--- start of Task inputs ---

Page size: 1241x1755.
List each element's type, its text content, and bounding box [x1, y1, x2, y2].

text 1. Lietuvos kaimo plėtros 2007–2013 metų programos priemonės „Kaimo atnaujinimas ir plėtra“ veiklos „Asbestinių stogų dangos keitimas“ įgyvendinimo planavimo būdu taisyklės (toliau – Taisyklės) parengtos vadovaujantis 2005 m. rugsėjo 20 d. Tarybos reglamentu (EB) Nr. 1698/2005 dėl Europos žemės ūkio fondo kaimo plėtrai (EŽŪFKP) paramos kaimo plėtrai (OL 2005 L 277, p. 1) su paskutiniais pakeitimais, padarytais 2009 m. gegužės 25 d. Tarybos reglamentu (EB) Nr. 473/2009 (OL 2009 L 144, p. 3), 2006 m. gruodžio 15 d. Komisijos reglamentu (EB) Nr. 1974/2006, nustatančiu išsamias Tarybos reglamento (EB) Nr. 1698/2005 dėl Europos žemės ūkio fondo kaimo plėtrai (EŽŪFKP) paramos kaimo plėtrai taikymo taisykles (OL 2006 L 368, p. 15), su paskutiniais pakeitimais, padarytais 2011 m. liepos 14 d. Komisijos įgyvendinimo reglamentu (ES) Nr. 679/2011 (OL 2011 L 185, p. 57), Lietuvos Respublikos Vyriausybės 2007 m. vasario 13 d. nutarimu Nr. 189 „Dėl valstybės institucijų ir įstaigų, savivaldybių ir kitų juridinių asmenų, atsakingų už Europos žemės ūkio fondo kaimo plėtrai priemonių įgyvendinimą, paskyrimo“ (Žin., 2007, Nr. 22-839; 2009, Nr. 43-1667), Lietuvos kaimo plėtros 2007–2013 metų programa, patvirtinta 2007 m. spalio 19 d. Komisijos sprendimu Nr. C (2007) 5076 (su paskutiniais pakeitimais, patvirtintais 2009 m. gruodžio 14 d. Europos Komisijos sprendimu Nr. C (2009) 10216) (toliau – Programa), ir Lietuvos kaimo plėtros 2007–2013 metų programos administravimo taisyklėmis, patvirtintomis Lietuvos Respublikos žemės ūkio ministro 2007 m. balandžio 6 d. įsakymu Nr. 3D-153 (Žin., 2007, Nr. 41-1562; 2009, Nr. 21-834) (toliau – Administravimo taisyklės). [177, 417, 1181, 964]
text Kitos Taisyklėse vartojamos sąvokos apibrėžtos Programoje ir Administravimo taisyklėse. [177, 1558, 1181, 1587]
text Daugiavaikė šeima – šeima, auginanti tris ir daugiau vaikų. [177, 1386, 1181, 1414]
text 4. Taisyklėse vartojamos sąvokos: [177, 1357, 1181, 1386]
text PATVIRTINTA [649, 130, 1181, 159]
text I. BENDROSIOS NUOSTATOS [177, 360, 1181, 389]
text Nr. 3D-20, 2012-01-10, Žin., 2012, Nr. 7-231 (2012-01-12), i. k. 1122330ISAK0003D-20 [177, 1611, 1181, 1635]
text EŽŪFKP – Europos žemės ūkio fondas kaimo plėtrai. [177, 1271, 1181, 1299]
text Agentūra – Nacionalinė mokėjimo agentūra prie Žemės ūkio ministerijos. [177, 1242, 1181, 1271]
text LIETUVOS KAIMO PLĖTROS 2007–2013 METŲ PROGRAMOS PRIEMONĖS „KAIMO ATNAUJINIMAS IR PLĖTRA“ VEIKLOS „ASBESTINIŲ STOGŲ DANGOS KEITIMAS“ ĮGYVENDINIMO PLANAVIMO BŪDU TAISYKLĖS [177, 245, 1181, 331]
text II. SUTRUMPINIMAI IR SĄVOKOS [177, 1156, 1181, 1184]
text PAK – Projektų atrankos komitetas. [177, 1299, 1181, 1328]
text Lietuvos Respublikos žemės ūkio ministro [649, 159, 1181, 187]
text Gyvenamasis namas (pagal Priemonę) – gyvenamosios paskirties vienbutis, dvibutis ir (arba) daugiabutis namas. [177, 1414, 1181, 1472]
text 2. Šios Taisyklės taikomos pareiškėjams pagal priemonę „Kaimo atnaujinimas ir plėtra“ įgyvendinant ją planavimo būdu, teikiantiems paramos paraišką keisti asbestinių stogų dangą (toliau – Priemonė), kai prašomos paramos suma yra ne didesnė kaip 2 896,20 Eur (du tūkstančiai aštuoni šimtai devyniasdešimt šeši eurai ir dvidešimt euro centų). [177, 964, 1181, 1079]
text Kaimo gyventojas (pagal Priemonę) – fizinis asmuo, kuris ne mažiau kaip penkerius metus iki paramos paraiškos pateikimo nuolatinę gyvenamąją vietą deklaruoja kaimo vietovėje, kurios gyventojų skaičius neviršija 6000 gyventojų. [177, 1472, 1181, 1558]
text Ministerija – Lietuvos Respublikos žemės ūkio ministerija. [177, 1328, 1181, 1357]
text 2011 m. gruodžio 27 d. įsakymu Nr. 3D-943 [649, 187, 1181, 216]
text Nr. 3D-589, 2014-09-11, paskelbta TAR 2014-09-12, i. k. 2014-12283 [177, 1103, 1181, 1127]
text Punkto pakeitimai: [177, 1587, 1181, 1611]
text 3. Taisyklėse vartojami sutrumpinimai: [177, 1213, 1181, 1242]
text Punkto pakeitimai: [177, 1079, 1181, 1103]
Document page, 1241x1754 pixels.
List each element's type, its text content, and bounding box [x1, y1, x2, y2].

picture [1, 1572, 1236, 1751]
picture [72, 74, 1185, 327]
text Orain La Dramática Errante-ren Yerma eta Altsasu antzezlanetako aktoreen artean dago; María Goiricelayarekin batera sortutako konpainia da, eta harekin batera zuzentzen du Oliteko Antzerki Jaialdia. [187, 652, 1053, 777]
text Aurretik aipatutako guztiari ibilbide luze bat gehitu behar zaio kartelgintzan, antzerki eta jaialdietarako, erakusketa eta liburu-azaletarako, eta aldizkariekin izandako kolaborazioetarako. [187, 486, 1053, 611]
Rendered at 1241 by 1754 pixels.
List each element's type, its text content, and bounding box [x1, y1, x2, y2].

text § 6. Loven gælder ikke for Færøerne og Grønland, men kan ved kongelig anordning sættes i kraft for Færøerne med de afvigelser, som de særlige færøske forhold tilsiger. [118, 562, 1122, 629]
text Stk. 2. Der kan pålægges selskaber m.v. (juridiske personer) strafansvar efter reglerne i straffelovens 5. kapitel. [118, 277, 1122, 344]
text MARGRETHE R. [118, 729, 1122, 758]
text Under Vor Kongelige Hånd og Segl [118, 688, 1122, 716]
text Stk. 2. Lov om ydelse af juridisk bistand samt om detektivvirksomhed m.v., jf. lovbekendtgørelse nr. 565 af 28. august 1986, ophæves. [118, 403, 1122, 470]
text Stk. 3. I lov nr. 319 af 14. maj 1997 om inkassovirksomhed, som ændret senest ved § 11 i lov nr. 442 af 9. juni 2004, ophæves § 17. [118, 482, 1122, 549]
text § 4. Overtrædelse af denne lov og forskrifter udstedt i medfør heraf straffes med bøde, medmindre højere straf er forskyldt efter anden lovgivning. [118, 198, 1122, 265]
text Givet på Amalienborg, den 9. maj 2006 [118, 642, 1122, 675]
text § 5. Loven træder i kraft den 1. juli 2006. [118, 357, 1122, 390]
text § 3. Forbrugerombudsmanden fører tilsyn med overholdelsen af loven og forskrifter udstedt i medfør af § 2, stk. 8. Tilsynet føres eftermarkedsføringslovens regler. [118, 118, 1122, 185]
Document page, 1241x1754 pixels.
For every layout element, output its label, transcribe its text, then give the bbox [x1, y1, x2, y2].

--- end of Task inputs ---

* _What is asked_:
Arrange every line of the rows above as a numbered list, leaving out any blank lines.

* _Problem solution_:
1. Page size: 1241x1755.
2. List each element's type, its text content, and bounding box [x1, y1, x2, y2].
3. text 1. Lietuvos kaimo plėtros 2007–2013 metų programos priemonės „Kaimo atnaujinimas ir plėtra“ veiklos „Asbestinių stogų dangos keitimas“ įgyvendinimo planavimo būdu taisyklės (toliau – Taisyklės) parengtos vadovaujantis 2005 m. rugsėjo 20 d. Tarybos reglamentu (EB) Nr. 1698/2005 dėl Europos žemės ūkio fondo kaimo plėtrai (EŽŪFKP) paramos kaimo plėtrai (OL 2005 L 277, p. 1) su paskutiniais pakeitimais, padarytais 2009 m. gegužės 25 d. Tarybos reglamentu (EB) Nr. 473/2009 (OL 2009 L 144, p. 3), 2006 m. gruodžio 15 d. Komisijos reglamentu (EB) Nr. 1974/2006, nustatančiu išsamias Tarybos reglamento (EB) Nr. 1698/2005 dėl Europos žemės ūkio fondo kaimo plėtrai (EŽŪFKP) paramos kaimo plėtrai taikymo taisykles (OL 2006 L 368, p. 15), su paskutiniais pakeitimais, padarytais 2011 m. liepos 14 d. Komisijos įgyvendinimo reglamentu (ES) Nr. 679/2011 (OL 2011 L 185, p. 57), Lietuvos Respublikos Vyriausybės 2007 m. vasario 13 d. nutarimu Nr. 189 „Dėl valstybės institucijų ir įstaigų, savivaldybių ir kitų juridinių asmenų, atsakingų už Europos žemės ūkio fondo kaimo plėtrai priemonių įgyvendinimą, paskyrimo“ (Žin., 2007, Nr. 22-839; 2009, Nr. 43-1667), Lietuvos kaimo plėtros 2007–2013 metų programa, patvirtinta 2007 m. spalio 19 d. Komisijos sprendimu Nr. C (2007) 5076 (su paskutiniais pakeitimais, patvirtintais 2009 m. gruodžio 14 d. Europos Komisijos sprendimu Nr. C (2009) 10216) (toliau – Programa), ir Lietuvos kaimo plėtros 2007–2013 metų programos administravimo taisyklėmis, patvirtintomis Lietuvos Respublikos žemės ūkio ministro 2007 m. balandžio 6 d. įsakymu Nr. 3D-153 (Žin., 2007, Nr. 41-1562; 2009, Nr. 21-834) (toliau – Administravimo taisyklės). [177, 417, 1181, 964]
4. text Kitos Taisyklėse vartojamos sąvokos apibrėžtos Programoje ir Administravimo taisyklėse. [177, 1558, 1181, 1587]
5. text Daugiavaikė šeima – šeima, auginanti tris ir daugiau vaikų. [177, 1386, 1181, 1414]
6. text 4. Taisyklėse vartojamos sąvokos: [177, 1357, 1181, 1386]
7. text PATVIRTINTA [649, 130, 1181, 159]
8. text I. BENDROSIOS NUOSTATOS [177, 360, 1181, 389]
9. text Nr. 3D-20, 2012-01-10, Žin., 2012, Nr. 7-231 (2012-01-12), i. k. 1122330ISAK0003D-20 [177, 1611, 1181, 1635]
10. text EŽŪFKP – Europos žemės ūkio fondas kaimo plėtrai. [177, 1271, 1181, 1299]
11. text Agentūra – Nacionalinė mokėjimo agentūra prie Žemės ūkio ministerijos. [177, 1242, 1181, 1271]
12. text LIETUVOS KAIMO PLĖTROS 2007–2013 METŲ PROGRAMOS PRIEMONĖS „KAIMO ATNAUJINIMAS IR PLĖTRA“ VEIKLOS „ASBESTINIŲ STOGŲ DANGOS KEITIMAS“ ĮGYVENDINIMO PLANAVIMO BŪDU TAISYKLĖS [177, 245, 1181, 331]
13. text II. SUTRUMPINIMAI IR SĄVOKOS [177, 1156, 1181, 1184]
14. text PAK – Projektų atrankos komitetas. [177, 1299, 1181, 1328]
15. text Lietuvos Respublikos žemės ūkio ministro [649, 159, 1181, 187]
16. text Gyvenamasis namas (pagal Priemonę) – gyvenamosios paskirties vienbutis, dvibutis ir (arba) daugiabutis namas. [177, 1414, 1181, 1472]
17. text 2. Šios Taisyklės taikomos pareiškėjams pagal priemonę „Kaimo atnaujinimas ir plėtra“ įgyvendinant ją planavimo būdu, teikiantiems paramos paraišką keisti asbestinių stogų dangą (toliau – Priemonė), kai prašomos paramos suma yra ne didesnė kaip 2 896,20 Eur (du tūkstančiai aštuoni šimtai devyniasdešimt šeši eurai ir dvidešimt euro centų). [177, 964, 1181, 1079]
18. text Kaimo gyventojas (pagal Priemonę) – fizinis asmuo, kuris ne mažiau kaip penkerius metus iki paramos paraiškos pateikimo nuolatinę gyvenamąją vietą deklaruoja kaimo vietovėje, kurios gyventojų skaičius neviršija 6000 gyventojų. [177, 1472, 1181, 1558]
19. text Ministerija – Lietuvos Respublikos žemės ūkio ministerija. [177, 1328, 1181, 1357]
20. text 2011 m. gruodžio 27 d. įsakymu Nr. 3D-943 [649, 187, 1181, 216]
21. text Nr. 3D-589, 2014-09-11, paskelbta TAR 2014-09-12, i. k. 2014-12283 [177, 1103, 1181, 1127]
22. text Punkto pakeitimai: [177, 1587, 1181, 1611]
23. text 3. Taisyklėse vartojami sutrumpinimai: [177, 1213, 1181, 1242]
24. text Punkto pakeitimai: [177, 1079, 1181, 1103]
25. Document page, 1241x1754 pixels.
26. List each element's type, its text content, and bounding box [x1, y1, x2, y2].
27. picture [1, 1572, 1236, 1751]
28. picture [72, 74, 1185, 327]
29. text Orain La Dramática Errante-ren Yerma eta Altsasu antzezlanetako aktoreen artean dago; María Goiricelayarekin batera sortutako konpainia da, eta harekin batera zuzentzen du Oliteko Antzerki Jaialdia. [187, 652, 1053, 777]
30. text Aurretik aipatutako guztiari ibilbide luze bat gehitu behar zaio kartelgintzan, antzerki eta jaialdietarako, erakusketa eta liburu-azaletarako, eta aldizkariekin izandako kolaborazioetarako. [187, 486, 1053, 611]
31. Rendered at 1241 by 1754 pixels.
32. List each element's type, its text content, and bounding box [x1, y1, x2, y2].
33. text § 6. Loven gælder ikke for Færøerne og Grønland, men kan ved kongelig anordning sættes i kraft for Færøerne med de afvigelser, som de særlige færøske forhold tilsiger. [118, 562, 1122, 629]
34. text Stk. 2. Der kan pålægges selskaber m.v. (juridiske personer) strafansvar efter reglerne i straffelovens 5. kapitel. [118, 277, 1122, 344]
35. text MARGRETHE R. [118, 729, 1122, 758]
36. text Under Vor Kongelige Hånd og Segl [118, 688, 1122, 716]
37. text Stk. 2. Lov om ydelse af juridisk bistand samt om detektivvirksomhed m.v., jf. lovbekendtgørelse nr. 565 af 28. august 1986, ophæves. [118, 403, 1122, 470]
38. text Stk. 3. I lov nr. 319 af 14. maj 1997 om inkassovirksomhed, som ændret senest ved § 11 i lov nr. 442 af 9. juni 2004, ophæves § 17. [118, 482, 1122, 549]
39. text § 4. Overtrædelse af denne lov og forskrifter udstedt i medfør heraf straffes med bøde, medmindre højere straf er forskyldt efter anden lovgivning. [118, 198, 1122, 265]
40. text Givet på Amalienborg, den 9. maj 2006 [118, 642, 1122, 675]
41. text § 5. Loven træder i kraft den 1. juli 2006. [118, 357, 1122, 390]
42. text § 3. Forbrugerombudsmanden fører tilsyn med overholdelsen af loven og forskrifter udstedt i medfør af § 2, stk. 8. Tilsynet føres eftermarkedsføringslovens regler. [118, 118, 1122, 185]
43. Document page, 1241x1754 pixels.
44. For every layout element, output its label, transcribe its text, then give the bbox [x1, y1, x2, y2].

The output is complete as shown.